There are several asynchronous groups, most notably Professor Steve Furber's Group at Manchester University and a large concentration of "neural" researchers (including Professor Alan Murray at Edinburgh University), capable of innovation at the algorithm/ architecture/ paradigm level. The UK also has many computational "mavericks", many of whose ideas are unorthodox, but who are capable of producing genuine innovation in a world where incremental movement is the order of the day.
In addition, the UK has a strong university-based R&D base in optoelectronics and one of the world's leading small- device-modelling groups exists in Glasgow University under Professor Asen Asenov.
Are there significant roles for the United Kingdom in future developments?
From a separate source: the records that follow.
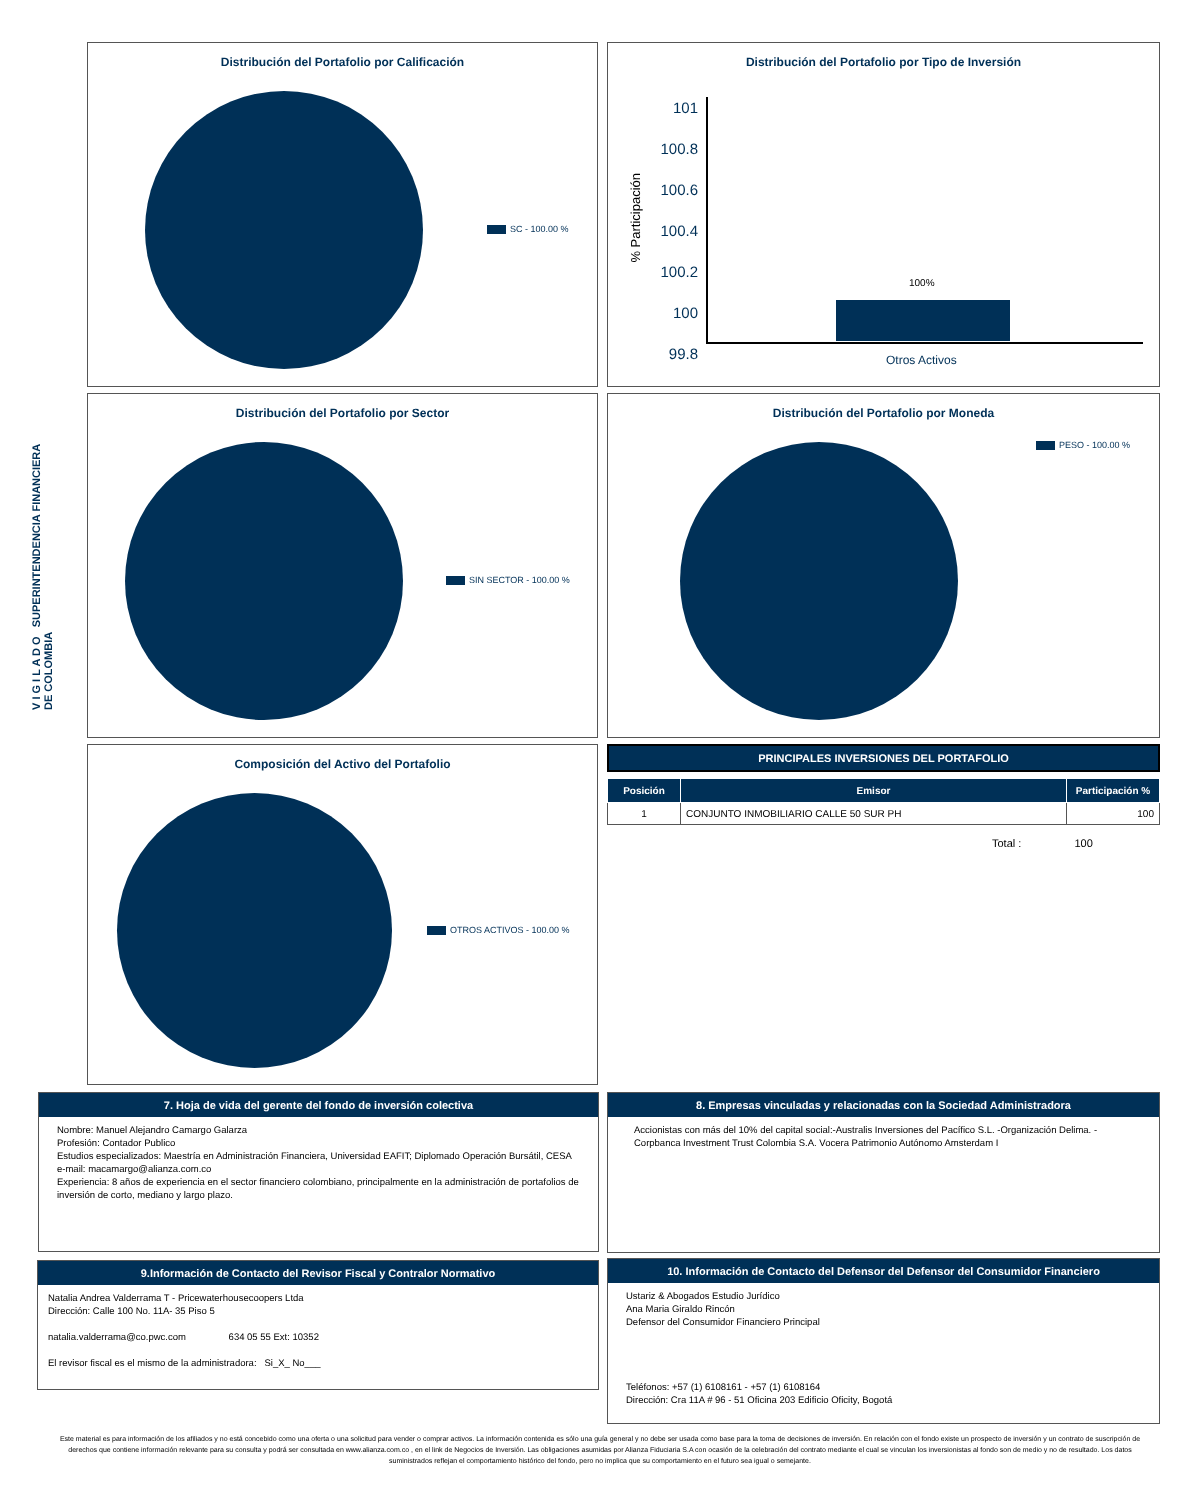V I G I L A D O SUPERINTENDENCIA FINANCIERA DE COLOMBIA
Distribución del Portafolio por Calificación
SC - 100.00 %
Distribución del Portafolio por Tipo de Inversión
% Participación
101
100.8
100.6
100.4
100.2
100
99.8
100%
Otros Activos
Distribución del Portafolio por Sector
SIN SECTOR - 100.00 %
Distribución del Portafolio por Moneda
PESO - 100.00 %
Composición del Activo del Portafolio
OTROS ACTIVOS - 100.00 %
PRINCIPALES INVERSIONES DEL PORTAFOLIO
| Posición | Emisor | Participación % |
| --- | --- | --- |
| 1 | CONJUNTO INMOBILIARIO CALLE 50 SUR PH | 100 |
Total : 100
7. Hoja de vida del gerente del fondo de inversión colectiva
Nombre: Manuel Alejandro Camargo Galarza
Profesión: Contador Publico
Estudios especializados: Maestría en Administración Financiera, Universidad EAFIT; Diplomado Operación Bursátil, CESA
e-mail: macamargo@alianza.com.co
Experiencia: 8 años de experiencia en el sector financiero colombiano, principalmente en la administración de portafolios de inversión de corto, mediano y largo plazo.
8. Empresas vinculadas y relacionadas con la Sociedad Administradora
Accionistas con más del 10% del capital social:-Australis Inversiones del Pacífico S.L. -Organización Delima. -Corpbanca Investment Trust Colombia S.A. Vocera Patrimonio Autónomo Amsterdam I
9.Información de Contacto del Revisor Fiscal y Contralor Normativo
Natalia Andrea Valderrama T - Pricewaterhousecoopers Ltda
Dirección: Calle 100 No. 11A- 35 Piso 5
natalia.valderrama@co.pwc.com 634 05 55 Ext: 10352
El revisor fiscal es el mismo de la administradora: Si_X_ No___
10. Información de Contacto del Defensor del Defensor del Consumidor Financiero
Ustariz & Abogados Estudio Jurídico
Ana Maria Giraldo Rincón
Defensor del Consumidor Financiero Principal
Teléfonos: +57 (1) 6108161 - +57 (1) 6108164
Dirección: Cra 11A # 96 - 51 Oficina 203 Edificio Oficity, Bogotá
Este material es para información de los afiliados y no está concebido como una oferta o una solicitud para vender o comprar activos. La información contenida es sólo una guía general y no debe ser usada como base para la toma de decisiones de inversión. En relación con el fondo existe un prospecto de inversión y un contrato de suscripción de derechos que contiene información relevante para su consulta y podrá ser consultada en www.alianza.com.co , en el link de Negocios de Inversión. Las obligaciones asumidas por Alianza Fiduciaria S.A con ocasión de la celebración del contrato mediante el cual se vinculan los inversionistas al fondo son de medio y no de resultado. Los datos suministrados reflejan el comportamiento histórico del fondo, pero no implica que su comportamiento en el futuro sea igual o semejante.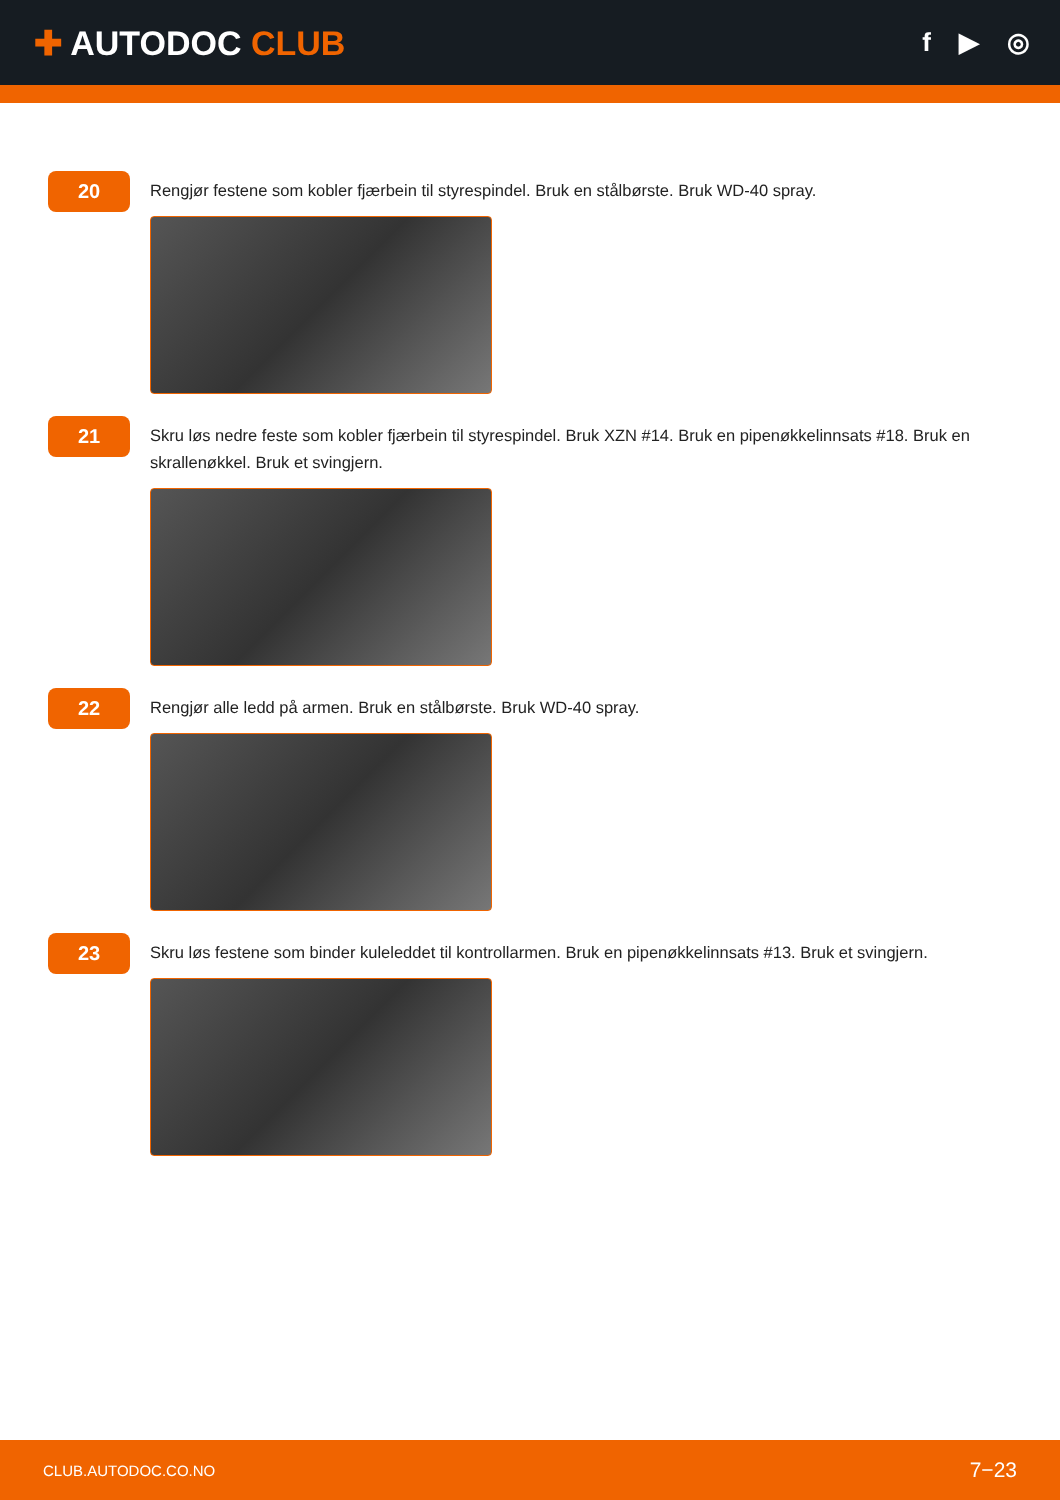✚ AUTODOC CLUB
f ▶ ◎
20
Rengjør festene som kobler fjærbein til styrespindel. Bruk en stålbørste. Bruk WD-40 spray.
21
Skru løs nedre feste som kobler fjærbein til styrespindel. Bruk XZN #14. Bruk en pipenøkkelinnsats #18. Bruk en skrallenøkkel. Bruk et svingjern.
22
Rengjør alle ledd på armen. Bruk en stålbørste. Bruk WD-40 spray.
23
Skru løs festene som binder kuleleddet til kontrollarmen. Bruk en pipenøkkelinnsats #13. Bruk et svingjern.
CLUB.AUTODOC.CO.NO 7−23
There are significant roles for the UK in future developments, but this is not to say that there is any guarantee of success in an endeavour to retain relevance.
What international collaborations would be beneficial?
International collaboration, particularly on a European scale, is an obvious necessity. A small number of companies like Infineon, Philips and ST Microelectronics, based in Germany, the Netherlands and Italy/France - and R&D labs such as LETI in France and IMEC in Belgium - could have major significance and linking UK activity to them could be very desirable.
What actions should be taken by the Government (through innovation policies and otherwise), publicly-funded research bodies and the private sector?
Most of the university research centres mentioned above have been set up in response to Government initiatives which were themselves prompted by academic and/or industrial pressure. Government should continue to provide on-going support for these existing centres, set up with time-constrained funding but which need longer periods of time to become self-sustaining. Providing continuation funding to successful centres and encouraging them to remain open to new ideas and collaborations is an important action which Government and others could take.
Government should try to support innovation and encourage Research Councils to fund "adventurous" and thus "risky" research. Not all projects will succeed, in that new ideas may work less well than expected, however, if the academic community does not try unconventional approaches towards genuinely new paradigms, then who will?
Greater levels of encouragement for university-based start-ups could also be an important element, but not the whole of the story. Recognising the vulnerability of major companies in the British private sector, and the need for more economic encouragement for manufacturing, in particular, would be valuable.